Excerpted records

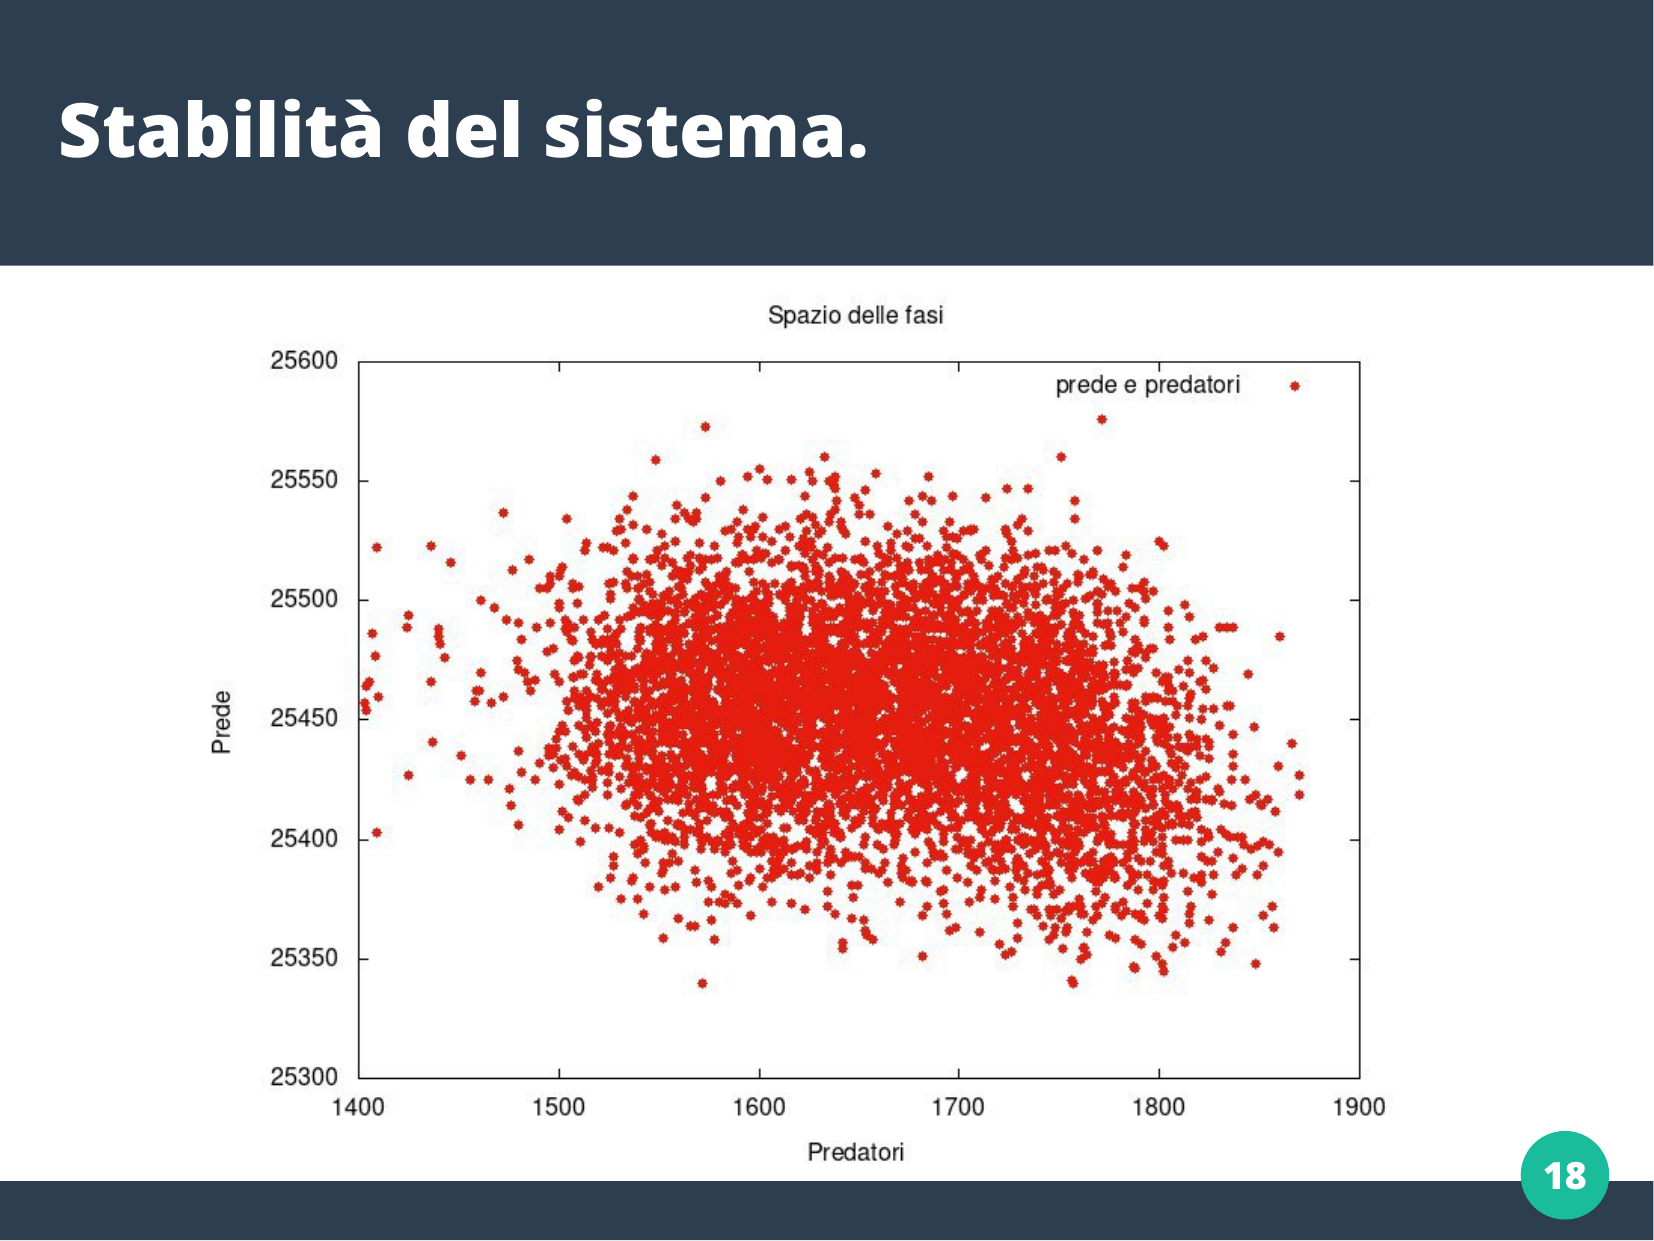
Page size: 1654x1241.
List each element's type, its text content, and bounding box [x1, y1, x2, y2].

title Stabilità del sistema. [59, 49, 1595, 207]
picture [200, 271, 1406, 1176]
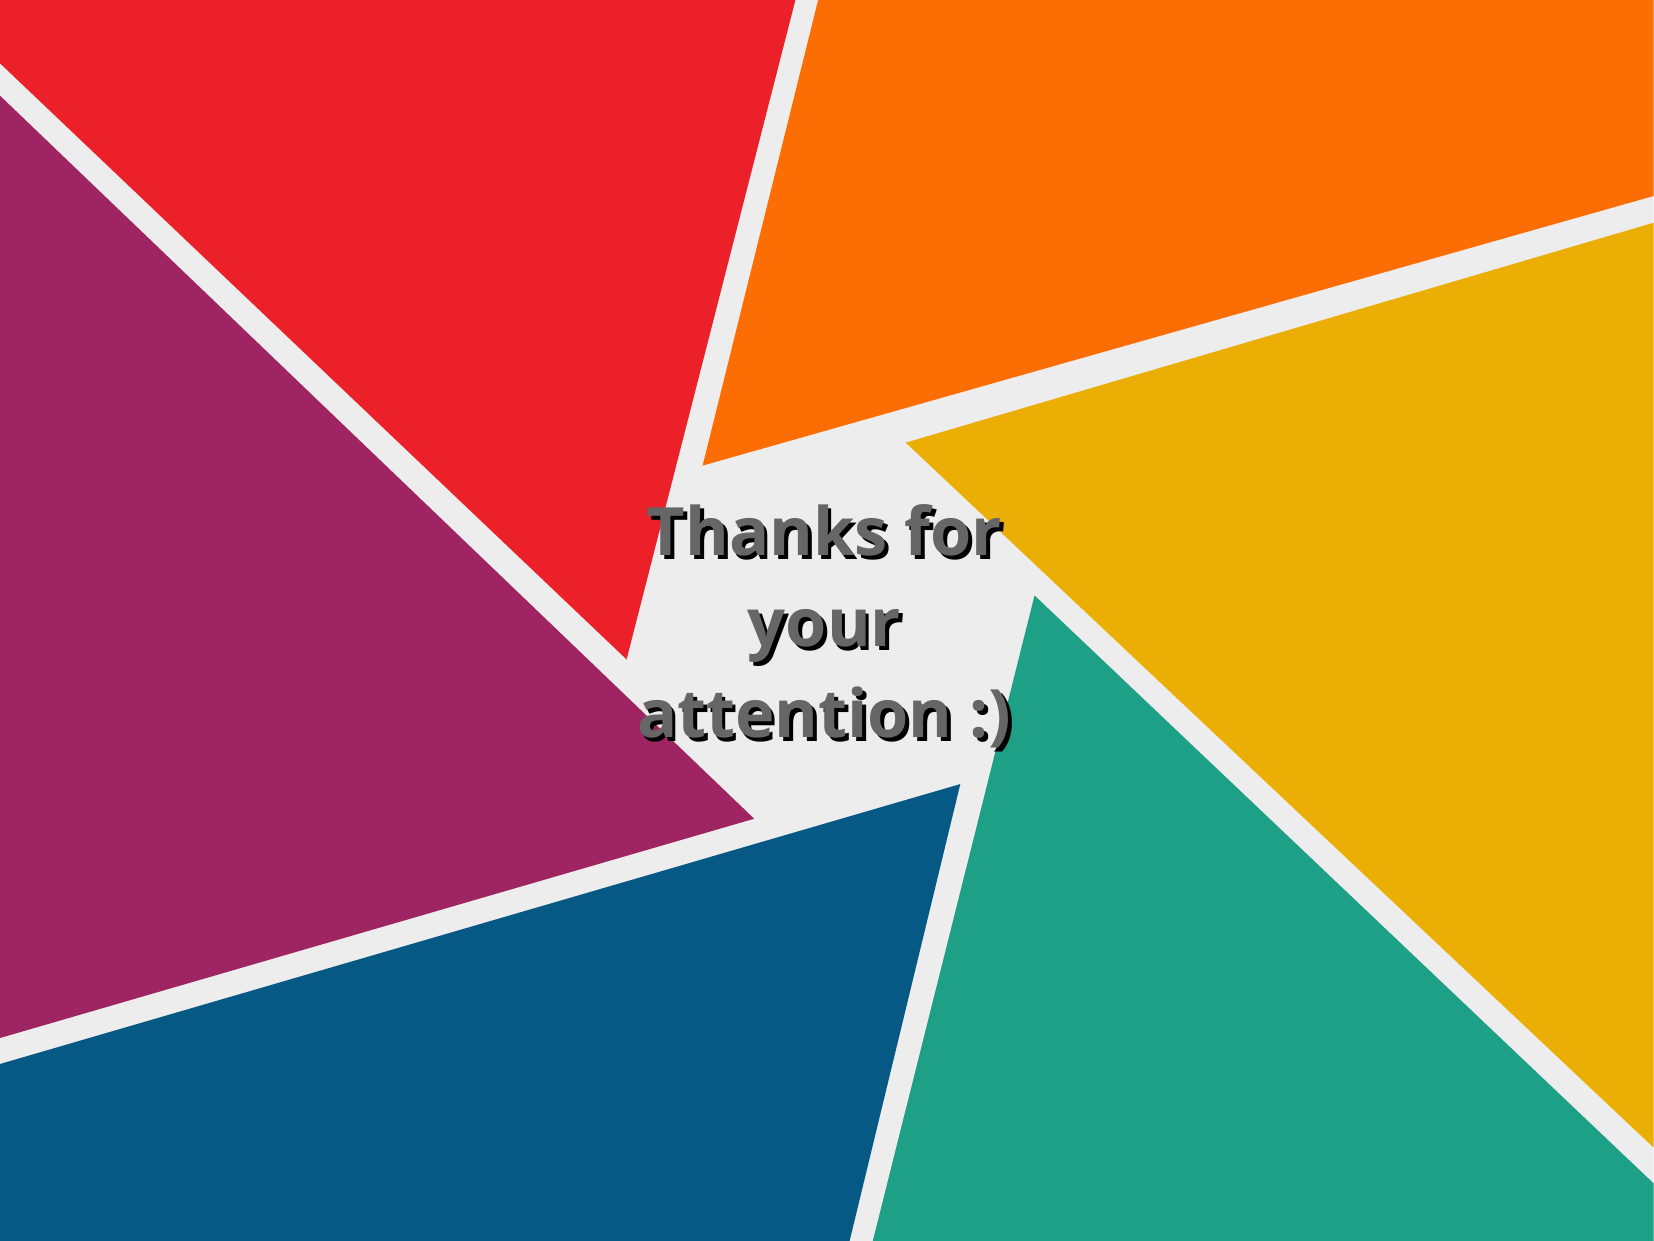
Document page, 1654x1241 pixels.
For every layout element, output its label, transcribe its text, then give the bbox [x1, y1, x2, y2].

subtitle Thanks for your attention :) [614, 418, 1035, 824]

What you will do
Please rewrite all of the lines above, changing "bounding box" to "enclosing rectangle" and keeping everything else as it stands. Don't include the pictures in your answer.

Exercise output
Page size: 1654x1241.
List each element's type, its text content, and enclosing rectangle [x1, y1, x2, y2].

title Stabilità del sistema. [59, 49, 1595, 207]
picture [200, 271, 1406, 1176]
Document page, 1654x1241 pixels.
For every layout element, output its label, transcribe its text, then give the bbox [x1, y1, x2, y2].

subtitle Thanks for your attention :) [614, 418, 1035, 824]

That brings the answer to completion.